Given two integer arrays A and B, return the maximum length of an subarray that appears in both arrays.
Example 1:
Input:
A: [1,2,3,2,1]
B: [3,2,1,4,7]
Output: 3
Explanation:
The repeated subarray with maximum length is [3, 2, 1].
Note:
1 <= len(A), len(B) <= 1000
0 <= A[i], B[i] < 100
Solutions
My solution
class Solution {
public:
int findLength(vector<int>& A, vector<int>& B) {
int n = A.size();
int m = B.size();
if(n == 0 || m == 0) return 0;
// dp[i][j]: length of the longest common subarray of A[0..i] and B[0..j] ending with A[i] and B[j]
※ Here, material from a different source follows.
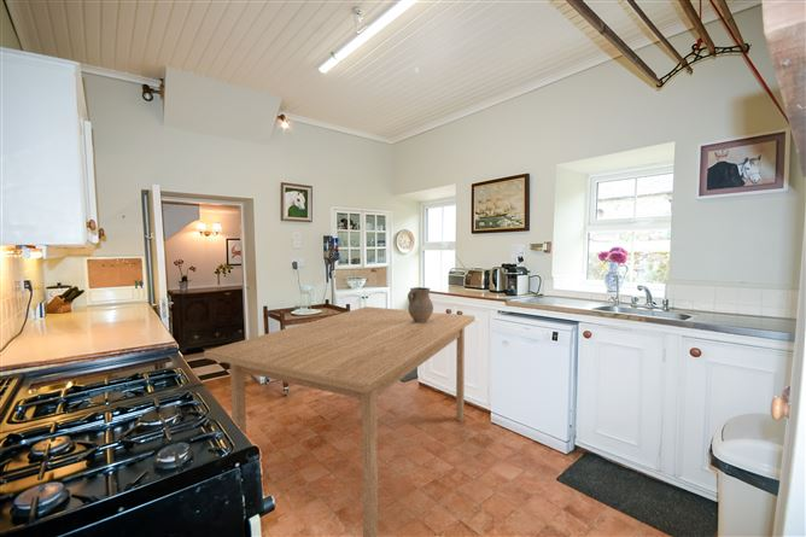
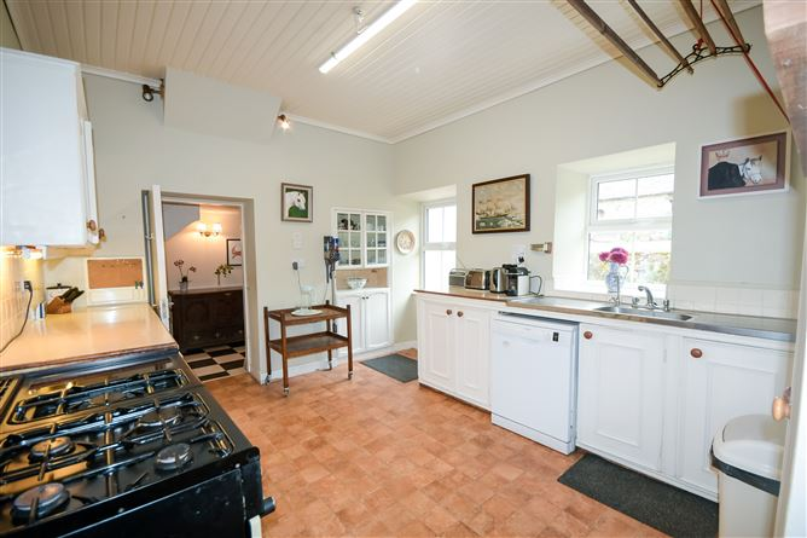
- ceramic pitcher [407,286,434,322]
- table [203,305,475,537]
vector<vector<int>> dp(n, vector<int>(m));
int len = 0;
for(int j = 0; j < m; ++j){
if(A[0] == B[j]){
len = dp[0][j] = 1;
}
}
for(int i = 0; i < n; ++i){
if(A[i] == B[0]){
len = dp[i][0] = 1;
}
}
for(int i = 1; i < n; ++i){
for(int j = 1; j < m; ++j){
if(A[i] == B[j]){
dp[i][j] = dp[i - 1][j - 1] + 1;
len = max(len, dp[i][j]);
}
}
}
return len;
}
};
More concise implementation
class Solution {
public:
int findLength(vector<int>& A, vector<int>& B) {
int n = A.size();
int m = B.size();
// dp[i][j]: length of longest common subarray of A[0..i-1] and B[0..j-1] ending with A[i-1] and B[j-1]
vector<vector<int>> dp(n + 1, vector<int>(m + 1));
int len = 0;
for(int i = 1; i <= n; ++i){
for(int j = 1; j <= m; ++j){
if(A[i - 1] == B[j - 1]){
dp[i][j] = dp[i - 1][j - 1] + 1;
len = max(len, dp[i][j]);
}
}
}
return len;
}
};